Anche da Bankitalia sì alla manovra
L’indicazione della Commissione Ue, ieri, è stata perentoria: in mancanza di “quel” segnale di rientro in carreggiata sul versante dei conti pubblici, ovvero una manovra da 3,4 miliardi da realizzare entro aprile, l’Italia finirà sotto procedura d’infrazione per la regola del debito. Con il linguaggio felpato della moral suasion e una maggior condivisione delle finalità di sostegno alla crescita della politica economica messa in atto dal governo italiano, il direttore generale della Banca d’Italia, Salvatore Rossi, ha spiegato il giorno prima in tv che sì, vale proprio la pena, di realizzare oggi un modesto intervento correttivo in corso d’anno, perché «nel medio termine, lo sviluppo economico non si fa con il debito pubblico». L’Italia non può permettersi di dimenticare che il livello e la dinamica del debito pubblico giocano un ruolo chiave per la fiducia degli interlocutori esterni nel nostro paese.
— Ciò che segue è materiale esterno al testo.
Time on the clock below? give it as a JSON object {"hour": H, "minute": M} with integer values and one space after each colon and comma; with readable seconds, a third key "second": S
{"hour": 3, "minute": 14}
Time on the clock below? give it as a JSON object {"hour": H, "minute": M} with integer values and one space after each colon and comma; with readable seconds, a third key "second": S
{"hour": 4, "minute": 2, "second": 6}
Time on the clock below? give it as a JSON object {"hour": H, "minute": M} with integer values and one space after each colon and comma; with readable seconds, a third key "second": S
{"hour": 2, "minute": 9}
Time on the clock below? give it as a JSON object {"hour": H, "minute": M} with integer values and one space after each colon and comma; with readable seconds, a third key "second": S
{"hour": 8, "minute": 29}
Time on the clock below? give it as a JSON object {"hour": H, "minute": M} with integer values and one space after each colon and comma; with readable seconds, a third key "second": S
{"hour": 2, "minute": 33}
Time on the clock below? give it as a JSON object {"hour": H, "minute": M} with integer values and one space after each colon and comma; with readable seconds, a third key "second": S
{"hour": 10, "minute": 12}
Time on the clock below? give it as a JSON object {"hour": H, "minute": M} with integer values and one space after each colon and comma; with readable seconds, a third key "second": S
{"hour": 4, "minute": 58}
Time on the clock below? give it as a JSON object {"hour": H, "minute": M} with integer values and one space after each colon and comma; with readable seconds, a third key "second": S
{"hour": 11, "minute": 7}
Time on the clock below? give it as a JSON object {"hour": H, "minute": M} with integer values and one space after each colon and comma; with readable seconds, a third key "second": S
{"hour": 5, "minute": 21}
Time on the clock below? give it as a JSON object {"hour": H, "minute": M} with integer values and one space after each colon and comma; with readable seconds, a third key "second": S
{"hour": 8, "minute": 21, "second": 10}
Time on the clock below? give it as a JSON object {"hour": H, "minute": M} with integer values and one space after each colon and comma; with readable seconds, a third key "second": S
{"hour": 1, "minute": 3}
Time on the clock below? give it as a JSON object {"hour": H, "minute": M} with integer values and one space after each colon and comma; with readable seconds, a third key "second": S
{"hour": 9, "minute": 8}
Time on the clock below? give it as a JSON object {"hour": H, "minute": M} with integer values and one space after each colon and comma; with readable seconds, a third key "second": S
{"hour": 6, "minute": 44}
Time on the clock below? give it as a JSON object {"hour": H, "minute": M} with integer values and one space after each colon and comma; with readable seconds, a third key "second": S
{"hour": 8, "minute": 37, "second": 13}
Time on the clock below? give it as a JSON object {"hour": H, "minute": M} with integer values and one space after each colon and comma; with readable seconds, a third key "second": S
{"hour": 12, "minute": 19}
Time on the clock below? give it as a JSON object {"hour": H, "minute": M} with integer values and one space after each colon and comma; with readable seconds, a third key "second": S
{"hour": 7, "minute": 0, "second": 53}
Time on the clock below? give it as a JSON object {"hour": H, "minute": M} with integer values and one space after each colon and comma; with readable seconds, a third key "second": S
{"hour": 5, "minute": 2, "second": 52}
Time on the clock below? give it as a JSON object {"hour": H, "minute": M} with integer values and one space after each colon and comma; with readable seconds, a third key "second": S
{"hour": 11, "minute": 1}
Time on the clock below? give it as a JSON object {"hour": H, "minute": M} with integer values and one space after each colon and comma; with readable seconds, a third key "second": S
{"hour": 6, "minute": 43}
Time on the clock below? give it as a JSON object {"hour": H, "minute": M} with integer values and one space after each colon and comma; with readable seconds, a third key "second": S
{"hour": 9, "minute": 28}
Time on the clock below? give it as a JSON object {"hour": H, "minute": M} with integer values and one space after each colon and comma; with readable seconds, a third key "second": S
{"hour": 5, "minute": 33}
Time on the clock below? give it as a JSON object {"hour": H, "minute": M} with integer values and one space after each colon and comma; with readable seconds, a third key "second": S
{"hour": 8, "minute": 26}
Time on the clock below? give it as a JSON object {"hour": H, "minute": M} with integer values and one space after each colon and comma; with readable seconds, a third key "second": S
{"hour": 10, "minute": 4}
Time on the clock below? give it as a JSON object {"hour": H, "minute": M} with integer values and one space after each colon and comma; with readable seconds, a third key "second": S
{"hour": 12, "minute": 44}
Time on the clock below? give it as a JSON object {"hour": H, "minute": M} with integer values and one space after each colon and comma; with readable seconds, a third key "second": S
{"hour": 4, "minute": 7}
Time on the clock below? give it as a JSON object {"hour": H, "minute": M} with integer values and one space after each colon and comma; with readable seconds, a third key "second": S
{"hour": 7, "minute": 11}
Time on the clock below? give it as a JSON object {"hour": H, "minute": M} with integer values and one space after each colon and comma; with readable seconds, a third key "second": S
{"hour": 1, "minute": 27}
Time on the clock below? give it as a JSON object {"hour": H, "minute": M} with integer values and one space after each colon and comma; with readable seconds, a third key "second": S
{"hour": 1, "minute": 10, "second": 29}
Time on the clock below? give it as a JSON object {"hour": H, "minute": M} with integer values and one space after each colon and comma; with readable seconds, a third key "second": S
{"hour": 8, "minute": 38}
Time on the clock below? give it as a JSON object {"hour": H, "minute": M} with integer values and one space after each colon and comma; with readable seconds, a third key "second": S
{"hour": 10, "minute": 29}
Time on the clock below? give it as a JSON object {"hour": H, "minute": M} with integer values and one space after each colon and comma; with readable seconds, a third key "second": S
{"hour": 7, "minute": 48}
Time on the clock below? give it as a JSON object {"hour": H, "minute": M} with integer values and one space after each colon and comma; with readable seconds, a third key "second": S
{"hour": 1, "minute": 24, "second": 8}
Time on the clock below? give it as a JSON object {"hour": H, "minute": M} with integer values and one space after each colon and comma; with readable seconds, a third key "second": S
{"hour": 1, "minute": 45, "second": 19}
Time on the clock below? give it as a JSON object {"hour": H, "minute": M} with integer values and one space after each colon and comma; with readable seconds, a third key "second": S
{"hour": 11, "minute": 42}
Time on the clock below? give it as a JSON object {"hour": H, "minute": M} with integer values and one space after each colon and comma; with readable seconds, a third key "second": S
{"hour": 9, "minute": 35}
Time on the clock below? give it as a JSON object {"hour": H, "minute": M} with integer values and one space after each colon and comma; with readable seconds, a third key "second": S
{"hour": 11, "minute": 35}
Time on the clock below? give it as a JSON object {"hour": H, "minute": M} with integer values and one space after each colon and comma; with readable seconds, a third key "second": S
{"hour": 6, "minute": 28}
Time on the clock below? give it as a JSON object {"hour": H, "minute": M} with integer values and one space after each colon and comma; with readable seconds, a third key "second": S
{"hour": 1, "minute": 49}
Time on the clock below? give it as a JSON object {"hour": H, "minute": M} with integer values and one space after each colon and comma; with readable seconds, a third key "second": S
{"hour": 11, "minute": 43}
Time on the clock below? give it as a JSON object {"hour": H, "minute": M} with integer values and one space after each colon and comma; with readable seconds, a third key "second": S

Esistono dubbi che vanno dissipati sul nascere, se perfino i super ispettori del Fondo monetario (non solo le malevole “streghe” del mercato Dbrs, Moody's o Fitch)quando vengono in visita di aggiornamento sull’Italia, si informano, come prima domanda, sulla sostenibilità del debito nel nostro paese. Dopodiché, vi sono pur sempre molte buone carte da far valere: per esempio, una struttura solida della composizione del debito pubblico, la cui vita media è salita a 7,3 anni, con una quota di Bot scesa sotto il 6 per cento del totale dei titoli. E c’è ancora, in ogni caso, un avanzo primario strutturale che garantisce la salute della nostra finanza pubblica (come attesta anche l’indicatore di sostenibilità della Commissione Ue).
Però ci sono anche situazioni nelle quali continuiamo a farci del male da soli, direbbe Nanni Moretti. È il caso degli investimenti pubblici, ai quali tutti, sulle due sponde dell’Atlantico, riconoscono un ruolo essenziale per far ripartire la crescita.